## Task to complete
Find the word "thumb" in the data. Return every line where it appears.
(Materials provided)
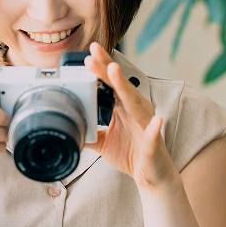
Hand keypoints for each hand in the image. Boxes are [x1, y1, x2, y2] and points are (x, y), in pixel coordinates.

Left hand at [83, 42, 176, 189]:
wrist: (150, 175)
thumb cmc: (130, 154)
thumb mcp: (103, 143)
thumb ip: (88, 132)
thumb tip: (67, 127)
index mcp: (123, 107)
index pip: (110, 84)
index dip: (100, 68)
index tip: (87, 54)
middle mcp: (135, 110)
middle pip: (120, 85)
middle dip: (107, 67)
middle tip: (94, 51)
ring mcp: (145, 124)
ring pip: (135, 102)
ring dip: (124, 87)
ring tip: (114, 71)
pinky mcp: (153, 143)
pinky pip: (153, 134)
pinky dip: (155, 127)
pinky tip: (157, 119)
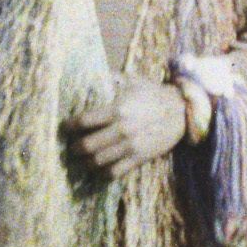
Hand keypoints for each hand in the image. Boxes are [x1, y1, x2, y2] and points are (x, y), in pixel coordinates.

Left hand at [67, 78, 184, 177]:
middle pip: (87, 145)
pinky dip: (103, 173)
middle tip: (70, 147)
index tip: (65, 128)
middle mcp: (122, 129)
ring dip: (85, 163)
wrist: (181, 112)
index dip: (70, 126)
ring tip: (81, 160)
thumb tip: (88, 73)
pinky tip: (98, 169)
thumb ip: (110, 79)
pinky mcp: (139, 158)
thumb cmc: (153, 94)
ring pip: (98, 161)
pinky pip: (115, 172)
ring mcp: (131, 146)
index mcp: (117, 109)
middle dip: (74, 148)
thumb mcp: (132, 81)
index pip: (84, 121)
(End Materials provided)
## Exercise response
thumb cmc: (130, 154)
thumb mcp: (103, 143)
thumb ip: (88, 132)
thumb tip: (67, 127)
thumb tip: (88, 73)
thumb ip: (110, 79)
thumb cmc: (153, 94)
thumb mcp: (132, 81)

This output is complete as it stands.